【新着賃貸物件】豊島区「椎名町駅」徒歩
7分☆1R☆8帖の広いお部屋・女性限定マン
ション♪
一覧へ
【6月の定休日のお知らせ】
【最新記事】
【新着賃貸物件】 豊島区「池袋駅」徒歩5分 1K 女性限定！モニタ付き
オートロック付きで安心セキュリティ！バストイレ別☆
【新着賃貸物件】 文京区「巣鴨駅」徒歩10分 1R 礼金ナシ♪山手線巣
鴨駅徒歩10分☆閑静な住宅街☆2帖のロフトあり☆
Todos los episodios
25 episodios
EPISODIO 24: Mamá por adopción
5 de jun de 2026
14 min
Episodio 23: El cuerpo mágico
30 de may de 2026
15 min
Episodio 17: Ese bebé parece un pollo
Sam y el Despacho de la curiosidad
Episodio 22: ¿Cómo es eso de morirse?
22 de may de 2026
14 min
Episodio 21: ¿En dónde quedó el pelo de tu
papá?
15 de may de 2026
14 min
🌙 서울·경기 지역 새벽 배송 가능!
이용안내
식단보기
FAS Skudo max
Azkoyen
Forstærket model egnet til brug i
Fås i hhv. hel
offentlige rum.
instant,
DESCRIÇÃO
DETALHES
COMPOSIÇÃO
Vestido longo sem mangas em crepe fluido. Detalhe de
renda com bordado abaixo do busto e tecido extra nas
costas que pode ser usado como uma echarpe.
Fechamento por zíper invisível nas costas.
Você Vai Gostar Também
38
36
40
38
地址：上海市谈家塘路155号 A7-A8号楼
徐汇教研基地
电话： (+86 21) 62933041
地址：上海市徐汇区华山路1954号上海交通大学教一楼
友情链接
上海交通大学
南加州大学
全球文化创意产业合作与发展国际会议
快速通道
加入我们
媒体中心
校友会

#####

**YOUR OBJECTIVE:** Select each line of the entries that contains the string "costas", treating uppercase and lowercase as different.

**ANSWER SPACE:**
costas que pode ser usado como uma echarpe.
Fechamento por zíper invisível nas costas.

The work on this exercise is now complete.